*The data*
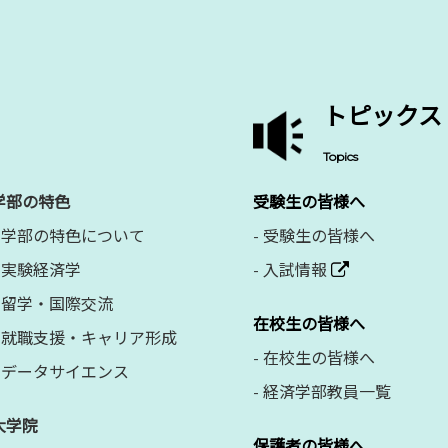
トピックス
Topics
学部の特色
受験生の皆様へ
学部の特色について
-
受験生の皆様へ
実験経済学
-
入試情報
留学・国際交流
在校生の皆様へ
就職支援・キャリア形成
-
在校生の皆様へ
データサイエンス
-
経済学部教員一覧
大学院
保護者の皆様へ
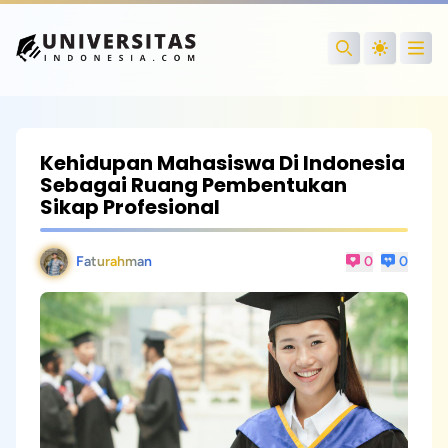
Open
Search
Kehidupan Mahasiswa Di Indonesia
Sebagai Ruang Pembentukan
Sikap Profesional
Faturahman
0
0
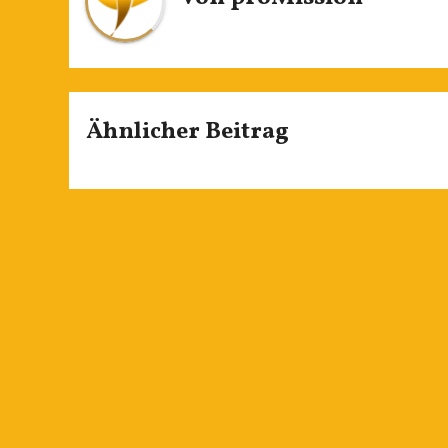
Ähnlicher Beitrag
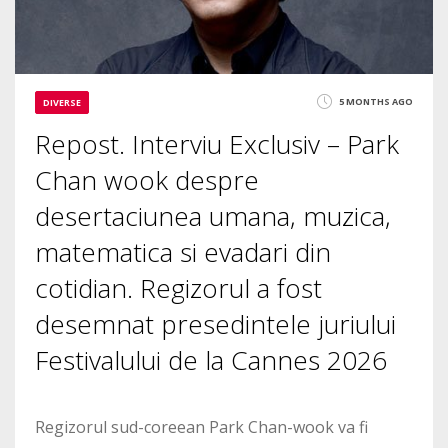
5 MONTHS AGO
DIVERSE
Repost. Interviu Exclusiv – Park
Chan wook despre
desertaciunea umana, muzica,
matematica si evadari din
cotidian. Regizorul a fost
desemnat presedintele juriului
Festivalului de la Cannes 2026
Regizorul sud-coreean Park Chan-wook va fi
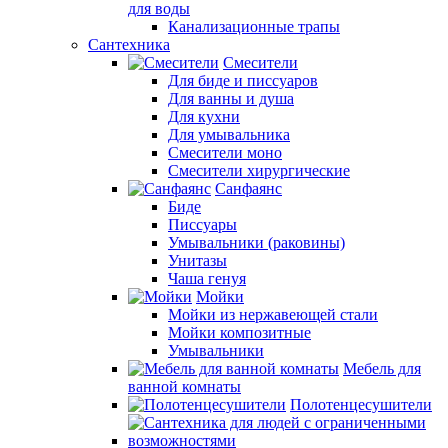
для воды
Канализационные трапы
Сантехника
Смесители
Для биде и писсуаров
Для ванны и душа
Для кухни
Для умывальника
Смесители моно
Смесители хирургические
Санфаянс
Биде
Писсуары
Умывальники (раковины)
Унитазы
Чаша генуя
Мойки
Мойки из нержавеющей стали
Мойки композитные
Умывальники
Мебель для
ванной комнаты
Полотенцесушители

*Action item*
Write down every line of the data above that includes the string "Мойки".

*Written solution*
Мойки
Мойки из нержавеющей стали
Мойки композитные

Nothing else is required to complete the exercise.